• **SOURCE DOCUMENT**:

I've got a List of BoundaryMeshRegions, created via ConvexHullMesh:


hulls0 = ConvexHullMesh /@ RandomReal[{-10, 10}, {3, 1, 2}];
hulls1 = ConvexHullMesh /@ RandomReal[{-10, 10}, {3, 2, 2}];
hulls2 = ConvexHullMesh /@ RandomReal[{-10, 10}, {3, 3, 2}];

hulls = Flatten[List[hulls0, hulls1, hulls2]];

Show[hulls]

regions example


Question


I now want to extend every region, to include also all points within a given distance d. Afterwards I want to obtain the union of all extended regions.


A 0D region (point) will therefore become a circle, a 1D region (line) will become two half circles with a rectangle in between, and so on.

• **EXERCISE OBJECTIVE**:
Transcribe the stretch from "I now want to" through "all extended regions." in the post about extending mesh regions.

• **DATASET ENTRIES**:
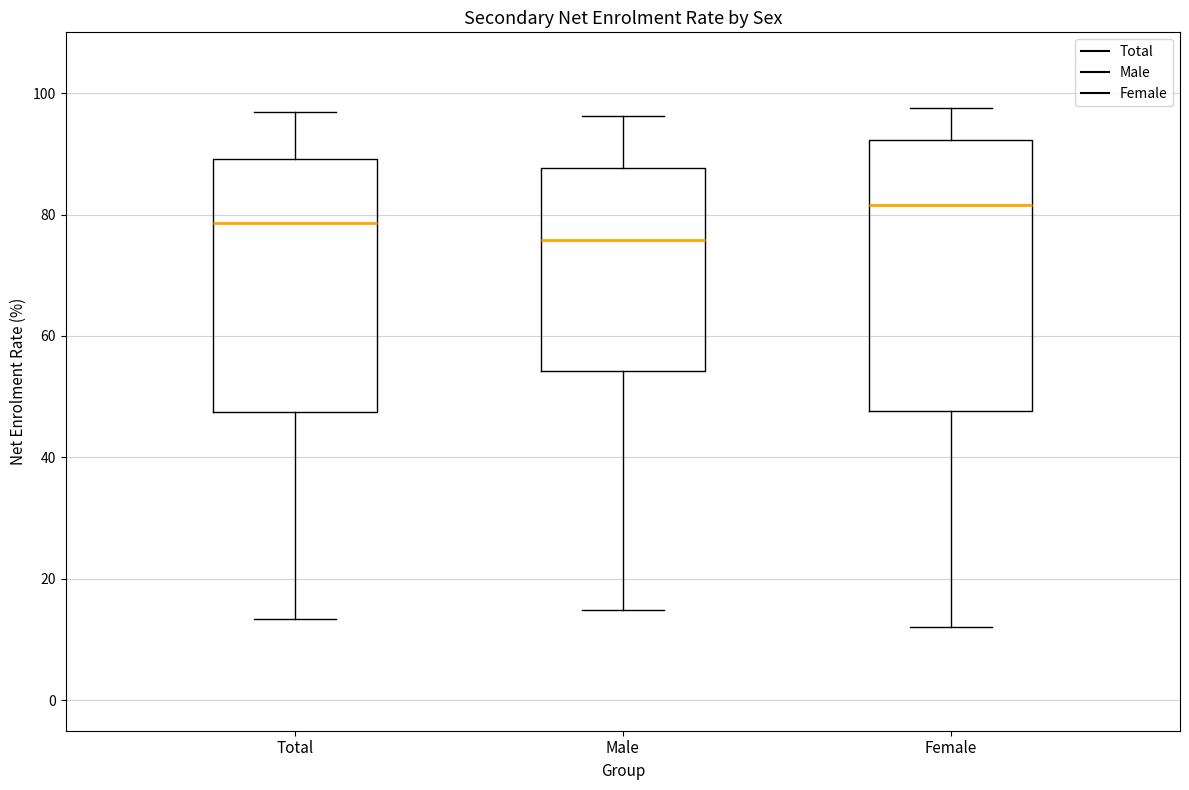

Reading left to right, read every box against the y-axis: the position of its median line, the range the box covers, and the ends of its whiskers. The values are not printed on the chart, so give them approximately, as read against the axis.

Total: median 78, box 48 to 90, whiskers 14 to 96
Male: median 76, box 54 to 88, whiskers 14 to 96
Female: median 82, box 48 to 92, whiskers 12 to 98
...
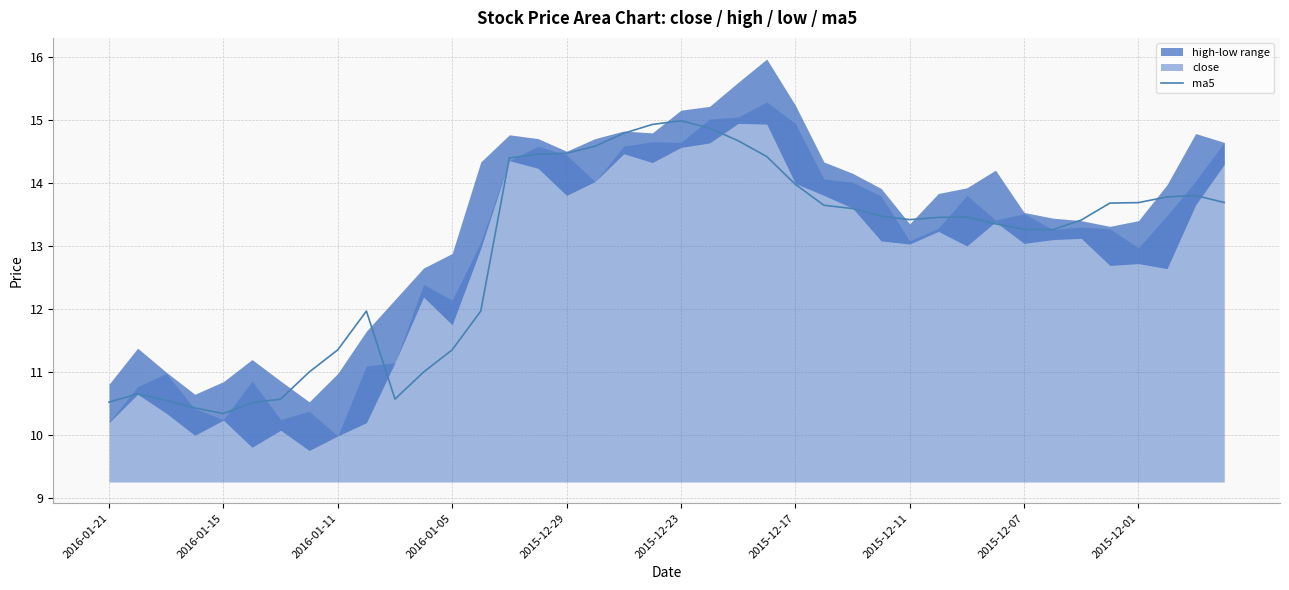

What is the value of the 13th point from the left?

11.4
==
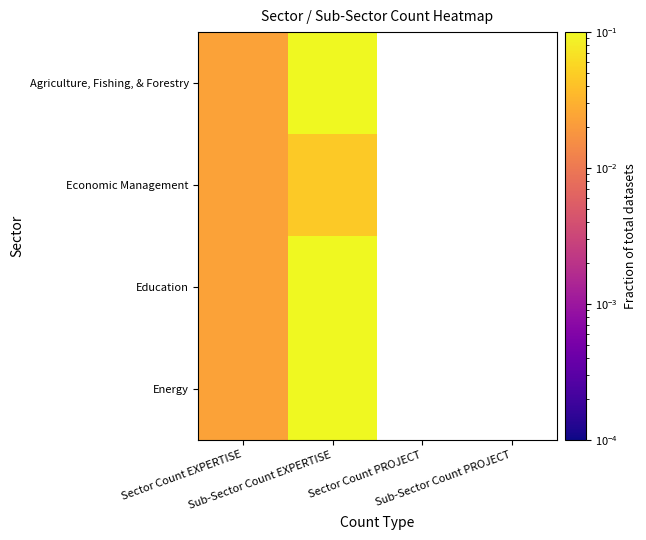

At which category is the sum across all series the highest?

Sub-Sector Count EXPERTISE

• **EXPECTED ANSWER**:
I now want to extend every region, to include also all points within a given distance d. Afterwards I want to obtain the union of all extended regions.